City of San Marcos via AP

By Mark Wilson
Austin American-Statesman

SAN MARCOS, Texas — Aly Laifer worked at the Chipotle in downtown San Marcos from 2011 until 2014. As in many other cities, the restaurant, nestled just off the Texas State University campus on North LBJ Drive, was a favorite spot for local cops.

She first met San Marcos police officer Kenneth Copeland there about six years ago. She said he would come in two to three times a week, and if her break lined up with his visit, she would sit with him to talk.

“He was such a good guy,” she said. “He always talked about his family — he has four boys. I remember when he brought them in one day they were so cute and so excited to meet dad for lunch. He talked to me about school (and) always asked about how life was.”

Her memories of Copeland will have special meaning this week as the city honors the slain officer with a procession and funeral Wednesday. Copeland was fatally shot Dec. 4 while serving an arrest warrant. The shooting suspect, Stewart Thomas Mettz, sits in the Hays County Jail charged with capital murder.

But in 2013, the Chipotle where Laifer and Copeland became friends was at the center of another horrible crime that shocked the city.

On Oct. 17 of that year, San Marcos police found two of Laifer’s co-workers, 22-year-old Hailey Nicholls and 27-year-old Jesse Robledo, dead inside an apartment in the 300 block of Craddock Avenue.

Both had been shot in the head.

Howard Williams, the city’s police chief at the time, said investigators believed that 23-year-old Daniel Brewster Stillwell, Nicholls’ ex-boyfriend and a former employee at the restaurant, broke into her apartment and gunned the pair down.

The bustling college town hadn’t seen a homicide in two years before that day, Williams told the American-Statesman at the time, adding that he couldn’t remember a multiple homicide like it in his 10 years with the department.

Copeland “was actually the first person who I saw when I came to Chipotle the day Hailey and Jesse died,” Laifer said. “He wanted to make sure he was the one who told me because he knew it would be hardest for me since we were best friends. He promised me he would find Daniel and that everything would be OK. He was just genuinely one of the kindest humans ever.”

Later that afternoon, police found Stillwell’s body inside a vehicle that appeared to have gone over a cliff on RM 32 near the Devil’s Backbone, a twisting road lined with steep drop-offs northeast of Canyon Lake.

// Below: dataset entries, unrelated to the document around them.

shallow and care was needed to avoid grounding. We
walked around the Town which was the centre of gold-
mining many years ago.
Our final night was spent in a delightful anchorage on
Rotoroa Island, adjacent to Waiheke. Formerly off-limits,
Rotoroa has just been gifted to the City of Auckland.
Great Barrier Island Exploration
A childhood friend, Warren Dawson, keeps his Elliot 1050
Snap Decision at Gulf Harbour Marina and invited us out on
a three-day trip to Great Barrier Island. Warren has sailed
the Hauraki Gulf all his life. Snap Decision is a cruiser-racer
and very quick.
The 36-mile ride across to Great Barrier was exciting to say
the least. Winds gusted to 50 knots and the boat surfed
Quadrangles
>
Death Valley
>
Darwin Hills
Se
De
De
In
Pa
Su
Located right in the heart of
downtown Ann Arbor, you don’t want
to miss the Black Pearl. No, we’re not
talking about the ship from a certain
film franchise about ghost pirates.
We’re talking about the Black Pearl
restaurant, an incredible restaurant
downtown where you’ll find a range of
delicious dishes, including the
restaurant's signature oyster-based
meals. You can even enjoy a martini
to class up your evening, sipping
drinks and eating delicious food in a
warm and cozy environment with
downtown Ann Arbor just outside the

The details of the incident were laid out in an arrest warrant that would never be served.

The document said Stillwell, who lived in the same apartment complex as Nicholls, told his roommate he came home and saw Robledo’s vehicle outside her apartment around midnight. He took a gun from his roommate’s closet and used it to smash through a glass door and shoot the pair, the affidavit said.

“The last thing Stillwell said to (his roommate) was that he did not want to live in a cage and was going to kill himself by driving off a cliff,” the document said.

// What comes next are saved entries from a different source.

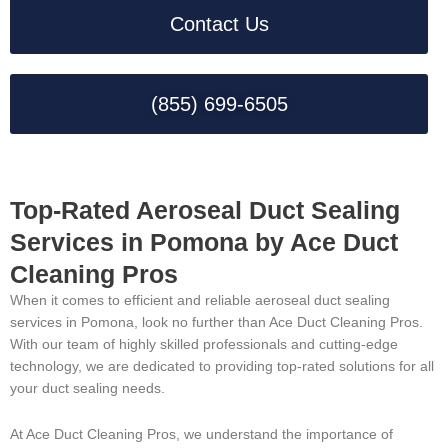
Contact Us
(855) 699-6505
Top-Rated Aeroseal Duct Sealing
Services in Pomona by Ace Duct
Cleaning Pros
When it comes to efficient and reliable aeroseal duct sealing
services in Pomona, look no further than Ace Duct Cleaning Pros.
With our team of highly skilled professionals and cutting-edge
technology, we are dedicated to providing top-rated solutions for all
your duct sealing needs.
At Ace Duct Cleaning Pros, we understand the importance of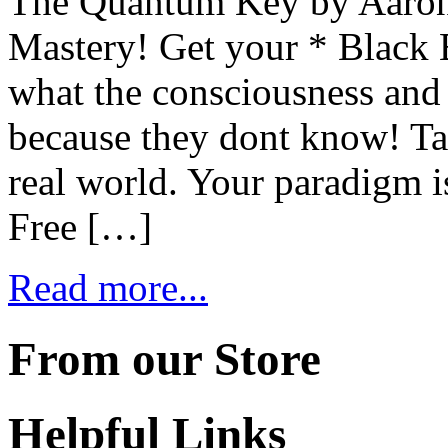
The Quantum Key by Aaron
Mastery! Get your * Black 
what the consciousness and
because they dont know! Tak
real world. Your paradigm is
Free […]
Read more...
From our Store
Helpful Links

Copeland, again, was the man who brought the news to Laifer, who said she still appreciates how he went out of his way to tell her what had happened to her friends.

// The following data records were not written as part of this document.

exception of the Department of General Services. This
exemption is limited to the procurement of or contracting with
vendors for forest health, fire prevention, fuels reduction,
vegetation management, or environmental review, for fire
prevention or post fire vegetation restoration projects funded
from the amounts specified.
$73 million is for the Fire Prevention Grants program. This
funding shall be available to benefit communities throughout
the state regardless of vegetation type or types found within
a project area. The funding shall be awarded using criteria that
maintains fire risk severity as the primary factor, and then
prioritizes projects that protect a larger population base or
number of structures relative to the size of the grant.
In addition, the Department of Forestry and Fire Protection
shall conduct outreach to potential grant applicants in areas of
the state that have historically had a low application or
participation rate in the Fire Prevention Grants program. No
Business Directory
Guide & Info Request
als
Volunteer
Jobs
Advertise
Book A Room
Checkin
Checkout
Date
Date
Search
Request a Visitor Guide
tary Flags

“He did cry when he told me. He knew them well from Chipotle also,” Laifer said.

Laifer said that Copeland really cared and that he came by the restaurant every day for a week to check in on her and the rest of the staff.

When Laifer stopped working at Chipotle, she didn’t see him as much, she said. But every time she did, he would always stop to ask how her life was and catch up.

During a vigil honoring Copeland last week, Robin Stelle, the pastor of PromiseLand Church in San Marcos, said Copeland always went beyond the call of duty, connecting with kids and families, much as he did with Laifer.

“He was someone who brought peace and protection. That’s why there’s hundreds of people who came out here today in the snow,” Stelle said.

Danny Arredondo, a patrol officer and a former president of San Marcos’ police union said Copeland built bridges and made sure whoever he was dealing with felt acknowledged. He, too, said the compassion Copeland showed Laifer wasn’t out of the ordinary.

“He was every bit of that kind of guy,” Arredondo said. “That wasn’t extraordinary for him. That was just who he was.”